___ Texte présenté ___

Nous sommes en 2019 et l’intelligence artificielle est de plus en plus présente dans notre quotidien : elle donne non seulement la parole à nos smartphones mais contrôle désormais nos équipements, gère notre fil d’actualité, cible nos publicités, contrôle automatiquement nos passeports, nous conduit, mais permet également de prédire les futurs crimes ! Vous rappelez-vous de Minority report ? Ce film avec Tom Cruise qui décrit un futur dystopique où les criminels sont arrêtés avant même de passer à l’acte ?! En 2002, date de sortie du film, ce scénario nous paraissait improbable et pourtant de plus en plus de service de police utilisent des logiciels de police prédictive basé sur l’intelligence artificielle.

Qu’est-ce que la police prédictive ?

En théorie, la police prédictive se base sur l’exploitation des algorithmes d’apprentissage machine (machine learning) intégrant des modèles statistiques complexes. Ça parait compliqué comme ça mais plus simplement : il s’agit d’un logiciel permettant de traiter une grande quantité d’informations afin de déterminer où et quand de futurs crimes pourront se dérouler. Certains logiciels prévoient même de donner l’identité du futur auteur et de victimes potentielles.

Les premiers logiciels de police prédictive sont apparus aux États-Unis à la fin des années 90. Le logiciel le plus rependu s’appelle Predpol. Cet outil identifie les zones à risque (hotspot), lieu où le crime a le plus de risque de survenir suivant le modèle statistique utilisé en sismologie. Ce service a convaincu plusieurs dizaines de villes aux États-Unis. Le logiciel compile les données des procès-verbaux, des suivis d’arrestations mais aussi des appels au 911 (le 17 américain). Puis le logiciel va mettre en avant les endroits où les crimes sont susceptibles de se passer afin de « prédire » les lieux à surveiller en priorité. Predpol se concentre sur des lieux et non sur des personnes. Les types d’infractions concernées sont les cambriolages, les vols de voitures et les vols dans les lieux publics.

___ Données ___

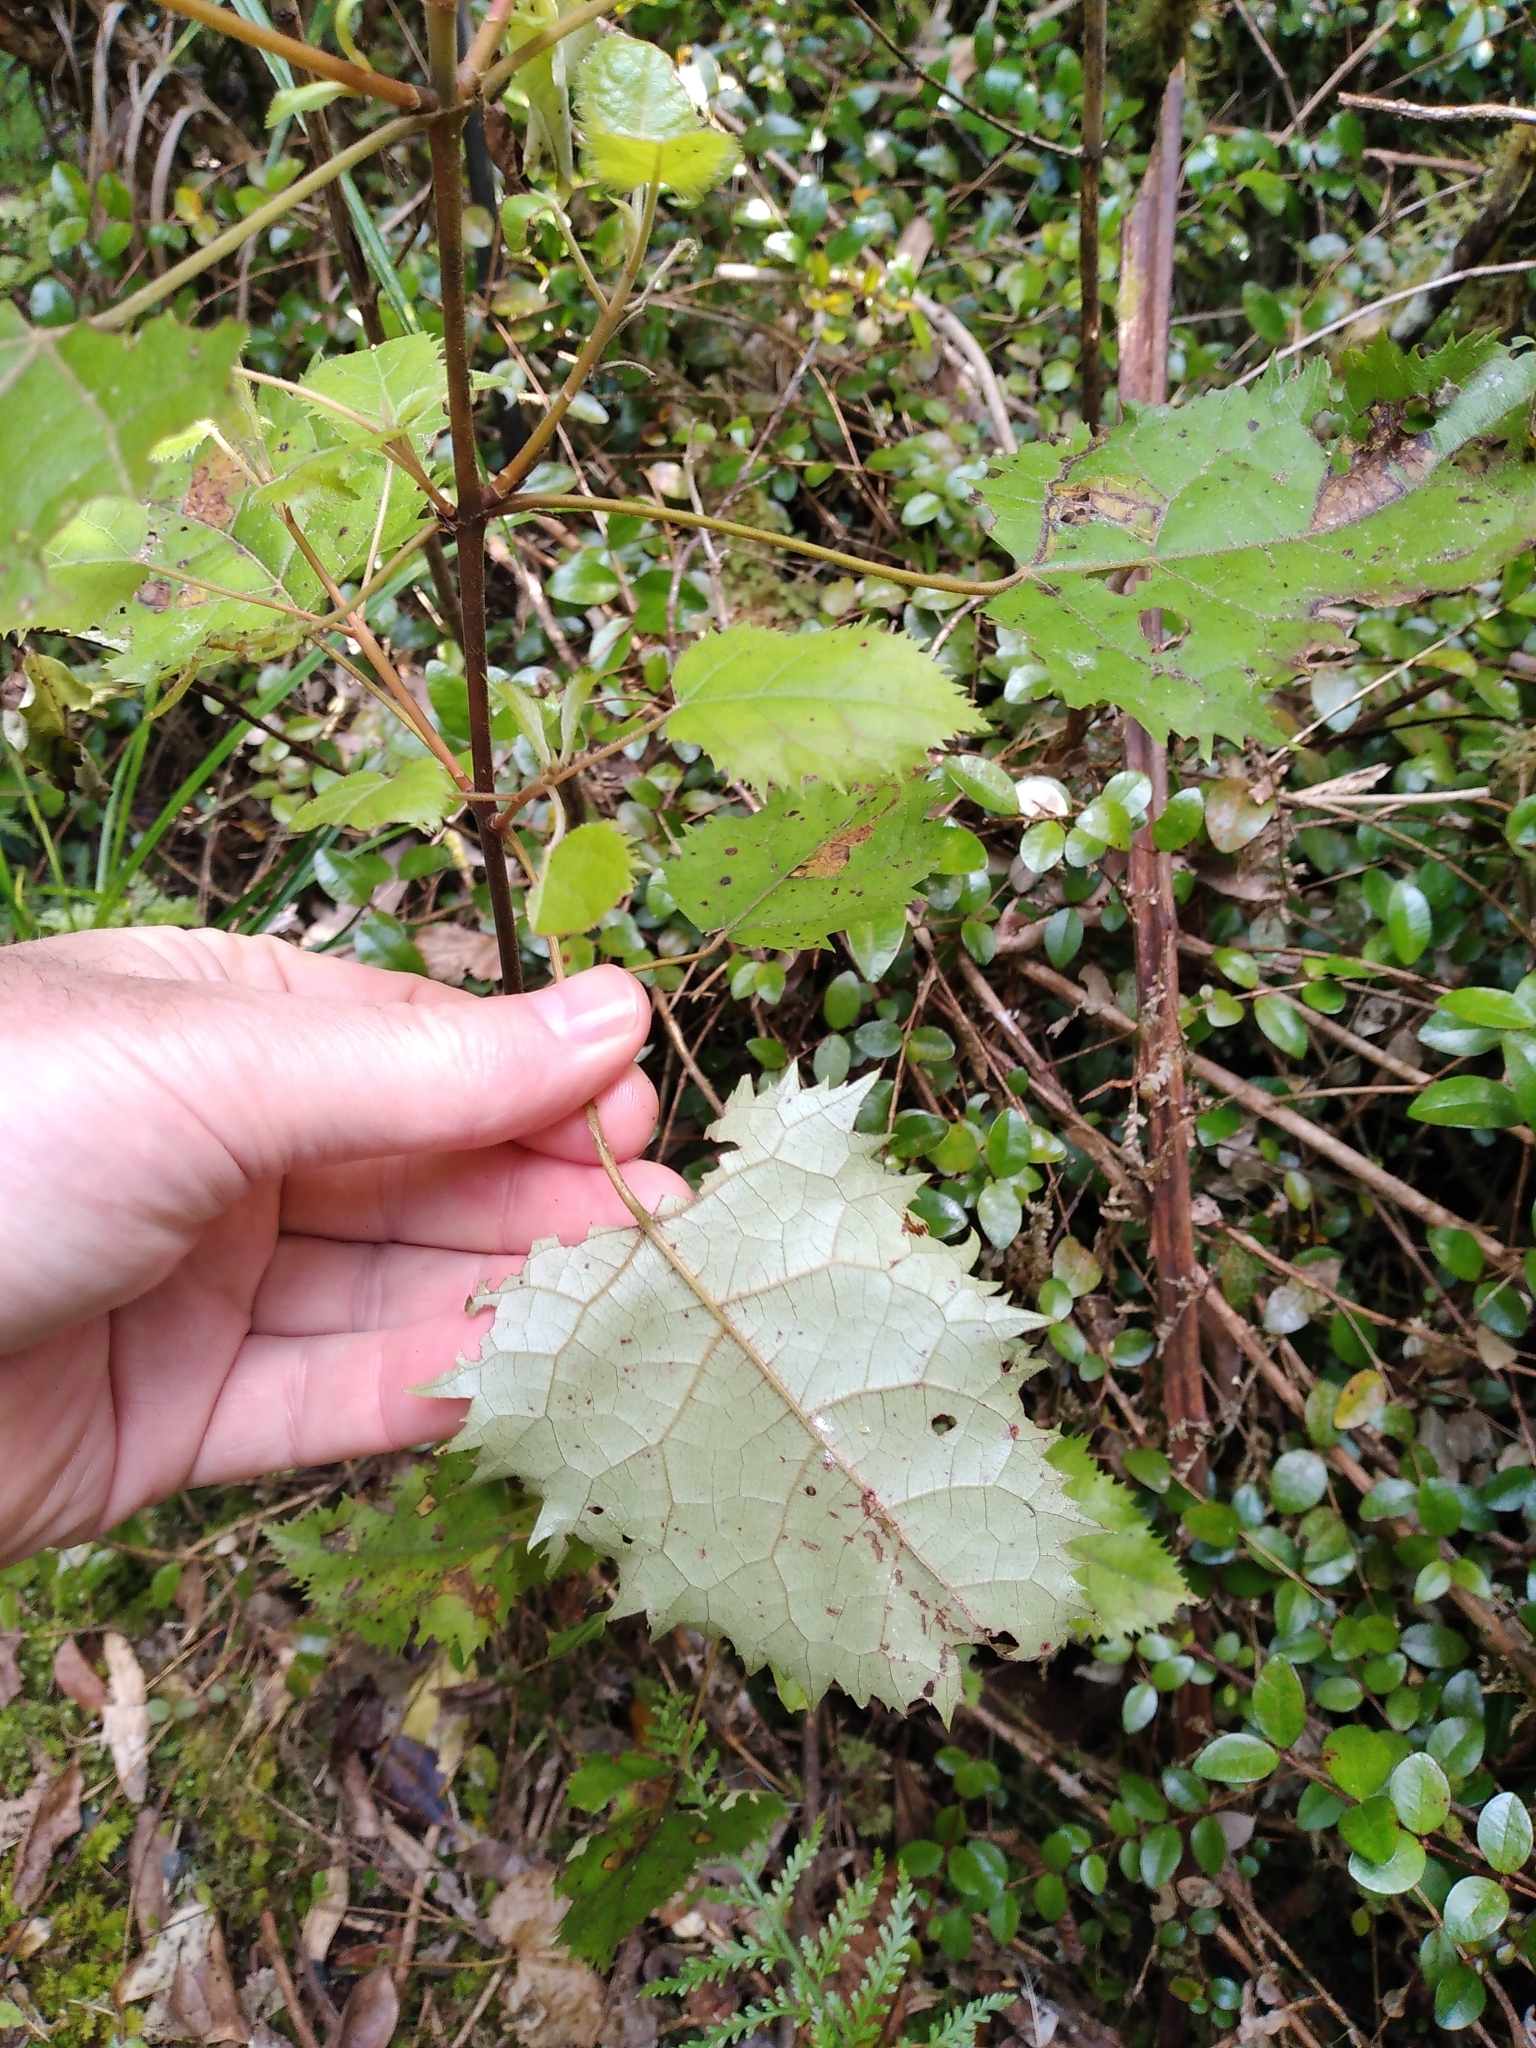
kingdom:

___
___ Données ___

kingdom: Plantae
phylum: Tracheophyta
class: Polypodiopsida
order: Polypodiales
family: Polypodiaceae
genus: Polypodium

___

Énoncé de l'exercice:
Veuillez recopier le passage du texte sur la police prédictive qui va de « Nous sommes en » jusqu'à « la police prédictive ? » inclus.

Réponse rédigée:
Nous sommes en 2019 et l’intelligence artificielle est de plus en plus présente dans notre quotidien : elle donne non seulement la parole à nos smartphones mais contrôle désormais nos équipements, gère notre fil d’actualité, cible nos publicités, contrôle automatiquement nos passeports, nous conduit, mais permet également de prédire les futurs crimes ! Vous rappelez-vous de Minority report ? Ce film avec Tom Cruise qui décrit un futur dystopique où les criminels sont arrêtés avant même de passer à l’acte ?! En 2002, date de sortie du film, ce scénario nous paraissait improbable et pourtant de plus en plus de service de police utilisent des logiciels de police prédictive basé sur l’intelligence artificielle.

Qu’est-ce que la police prédictive ?